We shared drinks, food, opinions, music, dancing and our stories. Everyone had a story at some point throughout the four days. I shared about my past, about my kids, my family and what I want to do and see this year. Some of us have big dreams, some were content, some were unsure of what next week held for them, but everyone had someone there who related to them in some way. We shared doctor names, new workouts, diets, recipes, places to stay on vacation, books, yoga, massages and some of us shed a few (much needed) tears.

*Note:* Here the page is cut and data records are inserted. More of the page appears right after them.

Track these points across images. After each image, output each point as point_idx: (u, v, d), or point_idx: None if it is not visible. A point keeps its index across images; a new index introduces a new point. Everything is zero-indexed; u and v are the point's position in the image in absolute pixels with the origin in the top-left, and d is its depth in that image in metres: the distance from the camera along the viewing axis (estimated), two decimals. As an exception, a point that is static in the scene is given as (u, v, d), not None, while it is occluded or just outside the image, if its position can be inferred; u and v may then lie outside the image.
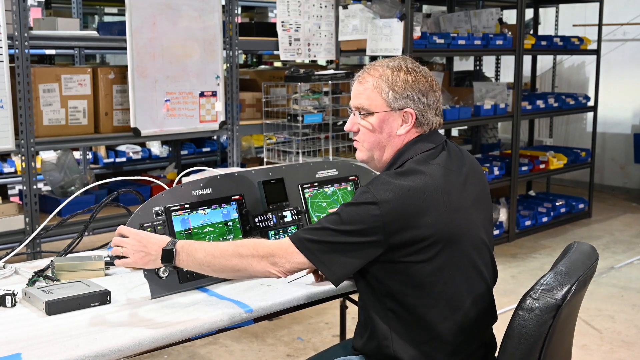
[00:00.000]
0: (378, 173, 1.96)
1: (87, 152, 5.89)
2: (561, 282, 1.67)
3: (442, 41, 5.23)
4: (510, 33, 5.83)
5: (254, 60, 8.83)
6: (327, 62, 5.44)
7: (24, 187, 3.78)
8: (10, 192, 5.65)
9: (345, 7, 5.11)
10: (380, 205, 1.74)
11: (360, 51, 5.09)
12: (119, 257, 1.87)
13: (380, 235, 1.75)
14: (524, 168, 6.20)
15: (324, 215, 2.15)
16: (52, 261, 2.14)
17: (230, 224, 2.16)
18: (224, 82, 4.46)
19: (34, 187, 3.79)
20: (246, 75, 5.91)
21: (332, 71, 4.71)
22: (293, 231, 2.30)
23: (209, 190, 2.15)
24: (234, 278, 2.01)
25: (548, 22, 8.10)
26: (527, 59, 6.92)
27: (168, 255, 1.85)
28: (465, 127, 7.17)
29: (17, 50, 3.68)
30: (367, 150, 1.95)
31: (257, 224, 2.23)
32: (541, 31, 7.89)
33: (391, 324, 1.84)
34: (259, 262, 1.80)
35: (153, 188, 4.58)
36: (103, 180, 2.78)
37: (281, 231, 2.29)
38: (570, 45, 6.63)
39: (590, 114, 7.43)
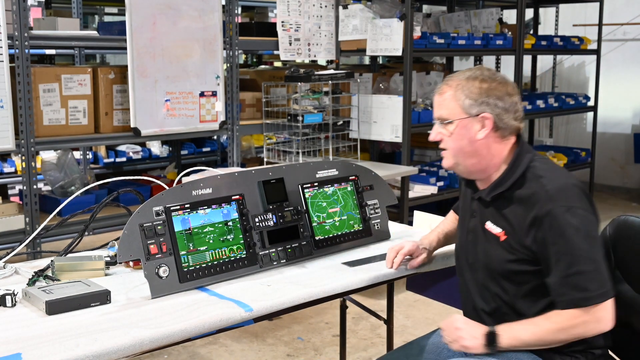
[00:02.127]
0: (462, 176, 2.12)
1: (87, 152, 5.89)
2: None
3: (442, 41, 5.23)
4: (510, 33, 5.83)
5: (254, 60, 8.83)
6: (327, 62, 5.44)
7: (24, 187, 3.78)
8: (10, 192, 5.65)
9: (345, 7, 5.11)
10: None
11: (360, 51, 5.10)
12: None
13: None
14: (524, 168, 6.20)
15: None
16: (52, 261, 2.14)
17: (230, 224, 2.16)
18: (224, 82, 4.46)
19: (34, 187, 3.79)
20: (246, 75, 5.91)
21: (332, 71, 4.71)
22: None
23: (209, 190, 2.15)
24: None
25: (548, 22, 8.10)
26: (527, 59, 6.93)
27: (492, 337, 1.94)
28: (465, 127, 7.16)
29: (17, 50, 3.68)
30: (452, 157, 2.05)
31: (257, 224, 2.22)
32: (541, 31, 7.90)
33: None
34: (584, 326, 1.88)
35: (153, 188, 4.57)
36: (103, 180, 2.79)
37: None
38: (570, 45, 6.63)
39: (590, 114, 7.43)
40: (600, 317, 1.86)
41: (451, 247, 2.42)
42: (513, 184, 1.98)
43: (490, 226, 2.03)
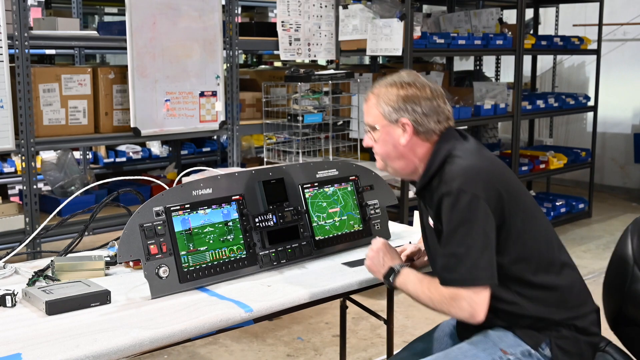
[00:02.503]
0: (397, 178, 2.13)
1: (87, 152, 5.89)
2: None
3: (442, 41, 5.23)
4: (510, 33, 5.83)
5: (254, 60, 8.83)
6: (327, 62, 5.44)
7: (24, 187, 3.78)
8: (10, 192, 5.65)
9: (345, 7, 5.11)
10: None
11: (360, 51, 5.09)
12: None
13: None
14: (524, 168, 6.20)
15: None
16: (52, 261, 2.14)
17: (230, 224, 2.16)
18: (224, 82, 4.46)
19: (34, 187, 3.79)
20: (246, 75, 5.91)
21: (332, 71, 4.71)
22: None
23: (209, 190, 2.15)
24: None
25: (548, 22, 8.10)
26: (527, 59, 6.92)
27: (390, 272, 2.08)
28: (465, 127, 7.16)
29: (17, 50, 3.68)
30: (382, 160, 2.15)
31: (257, 224, 2.22)
32: (541, 31, 7.89)
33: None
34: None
35: (153, 188, 4.57)
36: (103, 180, 2.79)
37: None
38: (570, 45, 6.63)
39: (590, 114, 7.42)
40: (462, 303, 1.92)
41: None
42: (433, 176, 2.03)
43: (430, 221, 2.09)
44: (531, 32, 7.40)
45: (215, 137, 6.41)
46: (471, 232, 1.90)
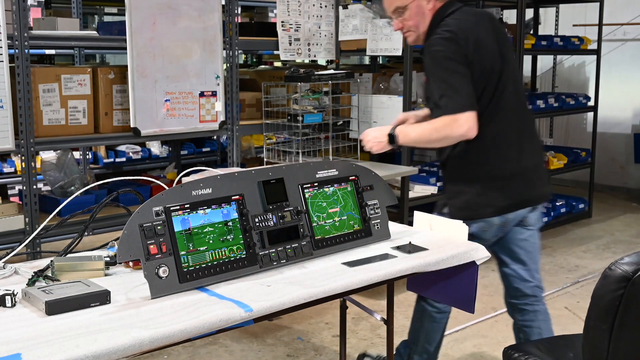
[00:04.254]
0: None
1: (87, 152, 5.89)
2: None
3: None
4: (510, 33, 5.83)
5: (254, 60, 8.83)
6: (327, 62, 5.44)
7: (24, 187, 3.78)
8: (10, 192, 5.65)
9: (345, 7, 5.11)
10: None
11: (361, 51, 5.09)
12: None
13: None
14: (524, 168, 6.19)
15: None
16: (52, 261, 2.13)
17: (230, 224, 2.16)
18: (224, 82, 4.46)
19: (34, 187, 3.79)
20: (246, 75, 5.91)
21: (332, 71, 4.71)
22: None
23: (209, 190, 2.15)
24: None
25: (548, 22, 8.10)
26: (527, 59, 6.93)
27: (391, 138, 2.77)
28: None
29: (17, 50, 3.68)
30: (413, 32, 2.83)
31: (257, 224, 2.22)
32: (541, 31, 7.89)
33: None
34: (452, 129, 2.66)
35: (153, 188, 4.57)
36: (103, 180, 2.78)
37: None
38: (571, 45, 6.63)
39: (590, 114, 7.43)
40: (461, 123, 2.62)
41: (449, 251, 2.42)
42: (430, 34, 2.76)
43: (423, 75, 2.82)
44: (531, 32, 7.41)
45: (215, 137, 6.41)
46: (449, 74, 2.66)
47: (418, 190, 5.18)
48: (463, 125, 2.62)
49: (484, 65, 2.74)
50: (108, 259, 2.22)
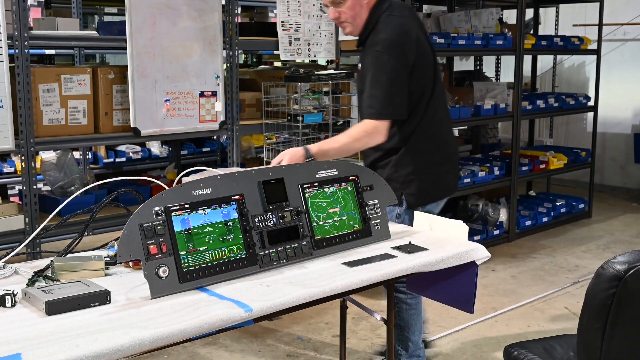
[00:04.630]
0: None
1: (87, 152, 5.89)
2: (632, 259, 1.88)
3: (442, 41, 5.23)
4: (510, 33, 5.83)
5: (254, 60, 8.83)
6: (327, 62, 5.44)
7: (24, 187, 3.78)
8: (10, 192, 5.65)
9: (345, 7, 5.10)
10: None
11: (361, 51, 5.09)
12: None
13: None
14: (524, 168, 6.20)
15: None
16: (52, 261, 2.13)
17: (230, 224, 2.16)
18: (224, 82, 4.45)
19: (34, 187, 3.79)
20: (246, 75, 5.91)
21: (332, 71, 4.71)
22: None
23: (209, 190, 2.15)
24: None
25: (548, 22, 8.10)
26: (527, 59, 6.92)
27: (306, 153, 2.70)
28: (466, 127, 7.17)
29: (17, 50, 3.68)
30: (349, 23, 2.94)
31: (257, 224, 2.22)
32: (541, 31, 7.89)
33: None
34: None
35: (153, 188, 4.57)
36: (103, 180, 2.78)
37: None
38: (571, 45, 6.63)
39: (590, 114, 7.43)
40: (380, 131, 2.78)
41: (449, 251, 2.42)
42: (371, 30, 2.89)
43: (359, 65, 2.97)
44: (531, 32, 7.41)
45: (215, 137, 6.41)
46: (386, 79, 2.78)
47: (418, 190, 5.17)
48: (381, 133, 2.82)
49: (425, 62, 2.97)
50: (108, 259, 2.22)
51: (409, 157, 3.01)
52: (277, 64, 8.26)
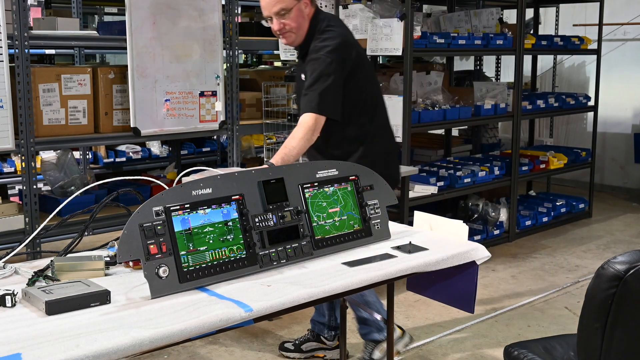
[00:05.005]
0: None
1: (87, 152, 5.89)
2: (633, 259, 1.87)
3: (442, 41, 5.23)
4: (510, 33, 5.83)
5: (254, 60, 8.83)
6: (327, 62, 5.42)
7: (24, 187, 3.78)
8: (10, 192, 5.65)
9: (345, 6, 5.10)
10: None
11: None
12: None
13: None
14: (524, 168, 6.20)
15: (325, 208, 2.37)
16: (52, 261, 2.13)
17: (230, 224, 2.16)
18: (224, 82, 4.45)
19: (34, 187, 3.79)
20: (246, 75, 5.91)
21: (332, 71, 4.69)
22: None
23: (209, 190, 2.15)
24: None
25: (548, 21, 8.10)
26: (527, 59, 6.92)
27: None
28: (466, 127, 7.17)
29: (17, 50, 3.68)
30: (293, 34, 3.06)
31: (257, 224, 2.22)
32: (541, 31, 7.89)
33: None
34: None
35: (153, 188, 4.57)
36: (103, 180, 2.78)
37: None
38: (571, 45, 6.63)
39: (590, 114, 7.43)
40: (319, 125, 2.93)
41: (449, 251, 2.42)
42: (312, 40, 3.05)
43: (302, 75, 3.09)
44: (531, 32, 7.40)
45: (215, 137, 6.41)
46: (324, 81, 2.95)
47: (418, 190, 5.17)
48: (319, 128, 2.98)
49: (369, 69, 3.24)
50: (108, 259, 2.22)
51: (368, 153, 3.19)
52: (277, 64, 8.26)
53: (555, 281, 5.07)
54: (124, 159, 6.37)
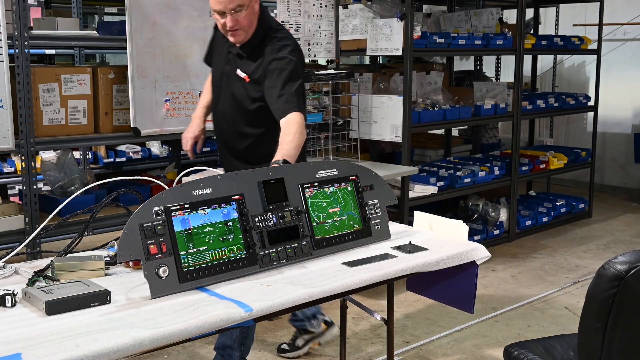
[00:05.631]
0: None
1: (87, 152, 5.89)
2: (634, 259, 1.86)
3: (442, 41, 5.23)
4: (510, 33, 5.83)
5: (254, 60, 8.80)
6: (327, 61, 5.44)
7: (24, 187, 3.78)
8: (10, 192, 5.65)
9: (345, 6, 5.10)
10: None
11: (361, 51, 5.09)
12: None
13: None
14: (524, 168, 6.20)
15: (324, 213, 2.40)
16: (52, 261, 2.13)
17: (230, 224, 2.16)
18: (224, 82, 4.45)
19: (34, 187, 3.79)
20: (246, 75, 5.89)
21: (332, 71, 4.70)
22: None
23: (209, 190, 2.15)
24: None
25: (548, 21, 8.10)
26: (527, 59, 6.93)
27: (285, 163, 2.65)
28: (466, 127, 7.17)
29: (17, 50, 3.68)
30: (244, 32, 3.02)
31: (257, 224, 2.22)
32: (541, 31, 7.89)
33: None
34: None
35: (153, 188, 4.57)
36: (103, 180, 2.78)
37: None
38: (571, 45, 6.63)
39: (590, 114, 7.43)
40: (304, 123, 2.93)
41: (449, 251, 2.42)
42: (262, 39, 3.05)
43: (239, 72, 3.07)
44: (531, 32, 7.40)
45: (214, 137, 6.40)
46: (294, 81, 2.98)
47: (418, 190, 5.18)
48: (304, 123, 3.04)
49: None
50: (108, 259, 2.22)
51: (271, 141, 3.16)
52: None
53: (555, 281, 5.07)
54: (124, 159, 6.36)
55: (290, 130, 2.88)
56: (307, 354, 3.80)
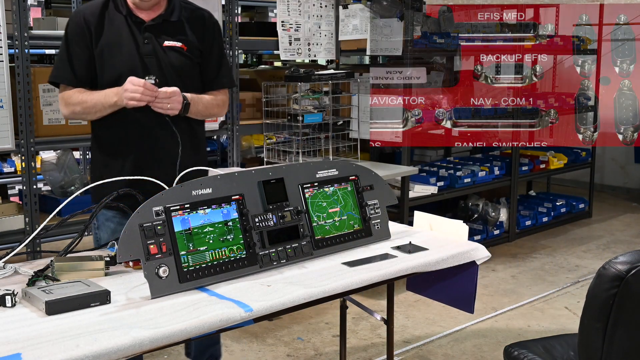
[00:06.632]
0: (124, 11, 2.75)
1: (87, 152, 5.88)
2: (634, 259, 1.87)
3: (442, 41, 5.23)
4: (510, 33, 5.83)
5: (254, 60, 8.83)
6: (327, 61, 5.44)
7: (24, 187, 3.78)
8: (10, 192, 5.65)
9: (345, 6, 5.11)
10: None
11: (361, 51, 5.09)
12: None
13: None
14: (524, 168, 6.20)
15: (324, 214, 2.41)
16: (52, 261, 2.13)
17: (230, 224, 2.16)
18: (224, 82, 4.44)
19: (34, 187, 3.79)
20: (246, 75, 5.91)
21: (332, 71, 4.70)
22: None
23: (209, 190, 2.15)
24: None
25: (548, 22, 8.09)
26: (527, 59, 6.91)
27: (187, 106, 2.68)
28: (466, 127, 7.16)
29: (17, 50, 3.67)
30: None
31: (257, 224, 2.22)
32: (541, 31, 7.88)
33: None
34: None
35: (153, 188, 4.56)
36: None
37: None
38: (571, 45, 6.62)
39: (590, 114, 7.41)
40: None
41: (449, 251, 2.43)
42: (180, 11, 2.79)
43: (169, 43, 2.75)
44: (531, 32, 7.39)
45: (215, 137, 6.41)
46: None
47: (418, 190, 5.18)
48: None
49: None
50: (108, 258, 2.22)
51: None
52: (277, 64, 8.26)
53: (555, 281, 5.07)
54: (124, 159, 6.34)
55: (217, 101, 2.91)
56: (307, 355, 3.80)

As I write this on the plane ride home, my heart is full. I just ate and drank whatever I wanted for four days. I had no responsibilities, I finished Girl, Wash Your Face, I started a new Netflix series and I just made some real connections. I am already wondering when we will all get together again. I feel connected to these women, I want to hear about their travels and stories. I want to know that their kids are alright, I want to share my stories and struggles, I want to do this more often.
It has been a couple of years since I went away for a girl’s weekend. I don’t want to go that long again. Whether it’s with my personal close friends or a group of women that I don’t fully know yet I am reminded how much I need girlfriends. I need them today as much or even more than I did when I was actually a girl.